Seit den katalanischen Parlamentswahlen im Dezember 2017 wollte das Parlament, in welchem die Unabhängigkeitsparteien nach wie vor ein absolutes Mehr haben, drei verschiedene Kandidaten zum Regionalpräsidenten wählen. Jedes mal signalisierte die spanische Regierung, dass man den Kandidaten nicht akzeptieren werde. Das zeigt einmal mehr, dass sich Mariano Rajoys Regierung einen Dreck um Demokratie schert. Nachdem am 1. Oktober eine Mehrheit der Katalan*innen für die Unabhängigkeit vom Zentralstaat stimmten, setzte Madrid die Regionalregierung ab. Katalonien wurde Neuwahlen aufgezwungen. Bei diesen kam ein für die Zentralregierung nicht genehmes Resultat heraus. Also kriminalisiert man weiterhin wichtige Exponent*innen der Unabhängigkeitsbewegung. Wenn bis in zwei Monaten keine Regionalregierung steht, gibt es erneut Wahlen. Madrid scheint eine Taktik des Aussitzens zu fahren und darauf zu hoffen, dass die Unabhängigkeitsbewegung die nächsten Wahlen verlieren wird. Diese Machenschaften der spanischen Regierung zeigen, dass Spanien nur auf dem Papier ein Rechtsstaat ist. Dabei kann die Regierung auf die Unterstützung der politisch handelnden Justiz zählen. Das hat viel damit zu tun, dass Spanien nie wirklich mit seiner faschistischen Vergangenheit – der Franco Diktatur – gebrochen hat. Auf EU-Ebene scheint die Angst vor einem Auseinanderfallen der Union so gross, dass man der spanischen Regierung sogar noch Rückendeckung gibt.

Das Recht auf Selbstbestimmung muss durchgesetzt werden

Doch auch innerhalb der Unabhängigkeitsbewegung gibt es Probleme. Der letzte Präsidentschaftskandidat Jordi Turull vom rechtsliberalen PDeCAT wurde am Donnerstag nicht gewählt, da ihm die CUP ihre vier Stimmen im Parlament verweigerte. Das war richtig, denn Turull hatte einen neoliberalen Kurs angekündigt. Es war völlig unklar, ob er das Ziel einer katalanischen Republik verfolgen würde, ob er sich mit Madrid auf eine halbherzige Autonomielösung einigen, oder gar nichts tun würde. Dabei ist eigentlich klar, dass sich die Bevölkerung am 1. Oktober 2017 für eine unabhängige Republik ausgesprochen hat. Trotzdem müssen wir es entschieden verurteilen, dass die spanische Regierung ihn gestern eingesperrt hat, um dadurch seine Teilnahme an einem zweiten Wahlgang zu verhindern. Der abgesetzte Regionalpräsident Carles Puigdemont (auch PDeCAT) hat mittlerweile gesagt, er bereue die Republik am 10. Oktober 2017 nicht ausgerufen zu haben. Er hatte die Unabhängigkeit damals aufgeschoben und die Bewegung so ausgebremst. Auch die ERC hat sich seit den Wahlen im Dezember 2017 unentschlossen gezeigt.

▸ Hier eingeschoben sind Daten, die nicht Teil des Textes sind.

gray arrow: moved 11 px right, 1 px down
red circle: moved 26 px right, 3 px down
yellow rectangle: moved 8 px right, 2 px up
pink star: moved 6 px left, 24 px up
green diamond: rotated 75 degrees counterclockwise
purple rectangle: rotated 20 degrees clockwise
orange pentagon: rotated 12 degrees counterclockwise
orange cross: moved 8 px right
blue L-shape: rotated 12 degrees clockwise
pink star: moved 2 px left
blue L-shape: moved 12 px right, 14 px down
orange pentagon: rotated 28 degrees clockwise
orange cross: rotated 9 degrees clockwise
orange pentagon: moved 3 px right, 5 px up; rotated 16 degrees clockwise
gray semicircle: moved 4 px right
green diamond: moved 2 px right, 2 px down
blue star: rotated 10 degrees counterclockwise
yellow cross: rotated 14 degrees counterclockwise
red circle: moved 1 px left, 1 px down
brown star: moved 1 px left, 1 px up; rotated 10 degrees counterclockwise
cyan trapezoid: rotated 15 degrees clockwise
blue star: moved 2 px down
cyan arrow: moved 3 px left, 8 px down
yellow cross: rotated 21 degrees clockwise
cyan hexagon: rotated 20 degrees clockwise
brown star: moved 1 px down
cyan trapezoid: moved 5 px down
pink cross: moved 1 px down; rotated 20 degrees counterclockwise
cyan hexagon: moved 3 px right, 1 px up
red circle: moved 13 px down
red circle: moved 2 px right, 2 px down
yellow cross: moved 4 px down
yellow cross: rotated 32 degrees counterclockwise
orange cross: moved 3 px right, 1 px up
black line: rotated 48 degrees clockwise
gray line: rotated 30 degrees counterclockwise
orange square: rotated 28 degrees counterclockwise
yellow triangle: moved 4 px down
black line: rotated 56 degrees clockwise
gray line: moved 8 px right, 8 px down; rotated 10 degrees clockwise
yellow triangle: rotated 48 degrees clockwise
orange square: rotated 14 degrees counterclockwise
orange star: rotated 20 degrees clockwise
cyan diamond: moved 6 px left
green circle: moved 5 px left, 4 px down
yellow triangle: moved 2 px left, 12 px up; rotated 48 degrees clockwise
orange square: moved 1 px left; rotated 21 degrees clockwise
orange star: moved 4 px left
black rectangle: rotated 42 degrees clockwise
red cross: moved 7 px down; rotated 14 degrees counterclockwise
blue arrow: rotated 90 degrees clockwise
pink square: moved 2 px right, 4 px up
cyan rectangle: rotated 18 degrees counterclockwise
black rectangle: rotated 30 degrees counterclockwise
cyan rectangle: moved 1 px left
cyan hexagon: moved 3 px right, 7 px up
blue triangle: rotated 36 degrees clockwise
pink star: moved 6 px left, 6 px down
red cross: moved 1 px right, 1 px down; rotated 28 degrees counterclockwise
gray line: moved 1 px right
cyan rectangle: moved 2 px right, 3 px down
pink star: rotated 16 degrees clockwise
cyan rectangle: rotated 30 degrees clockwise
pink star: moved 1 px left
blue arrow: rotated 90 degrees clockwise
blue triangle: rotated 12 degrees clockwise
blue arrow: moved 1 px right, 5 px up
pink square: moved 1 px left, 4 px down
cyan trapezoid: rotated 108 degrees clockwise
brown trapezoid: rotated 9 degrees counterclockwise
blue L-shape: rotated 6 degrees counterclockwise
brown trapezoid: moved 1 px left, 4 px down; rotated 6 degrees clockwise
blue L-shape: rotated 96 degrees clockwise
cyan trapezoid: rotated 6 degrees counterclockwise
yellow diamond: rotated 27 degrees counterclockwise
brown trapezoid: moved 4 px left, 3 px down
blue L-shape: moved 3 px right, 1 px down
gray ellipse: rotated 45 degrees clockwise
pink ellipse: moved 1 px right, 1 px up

Was es braucht ist eine klare Haltung für die Unabhängigkeit und gegen die Repression aus Madrid. Die Unabhängigkeitsbewegung hat nur eine Chance, wenn sie zu ihrer Stärke auf der Strasse und in allen Teilen der Gesellschaft zurückfindet, welche sie letzten Herbst hatte. Es geht nicht nur um Autonomie von Madrid, sondern um Selbstbestimmung im weiteren Sinn. Es müssen Kämpfe gegen die Austerität, die Arbeitslosigkeit, die Wohnungsnot, das Patriarchat und vieles mehr geführt werden. Aus den oben genannten Gründen können wir als Sozialist*innen mit den bürgerlichen und sozialdemokratischen Teilen der Unabhängigkeitsbewegung bei vielem nicht einer Meinung sein. Doch wir müssen es auf jeden Fall verurteilen, dass der spanische Staat diese Leute einsperrt, nur weil sie ihre Meinung äussern und versuchen das Resultat des Referendums vom 1. Oktober 2017 umzusetzen. Die Verletzung der eigenen bürgerlich-demokratischen Gesetze durch den spanischen Staat muss mit der Situation in der Türkei und anderswo in Verbindung gebracht werden. In Afrin ist die Gewalt gegen das emanzipatorische Projekt Rojava momentan viel brutaler als es die Repressalien im spanischen Staat sind. Doch es ist dieselbe faschistoide Reaktion die dahintersteckt. Der Widerstand dagegen und unsere Solidarität müssen internationalistisch sein! Sollten die Schweizer Behörden Anna Gabriel oder Marta Rovira ausliefern wollen, ist es an der radikalen Linken dies zu verhindern. So wie wir schon Nekanes Auslieferung verhindert haben.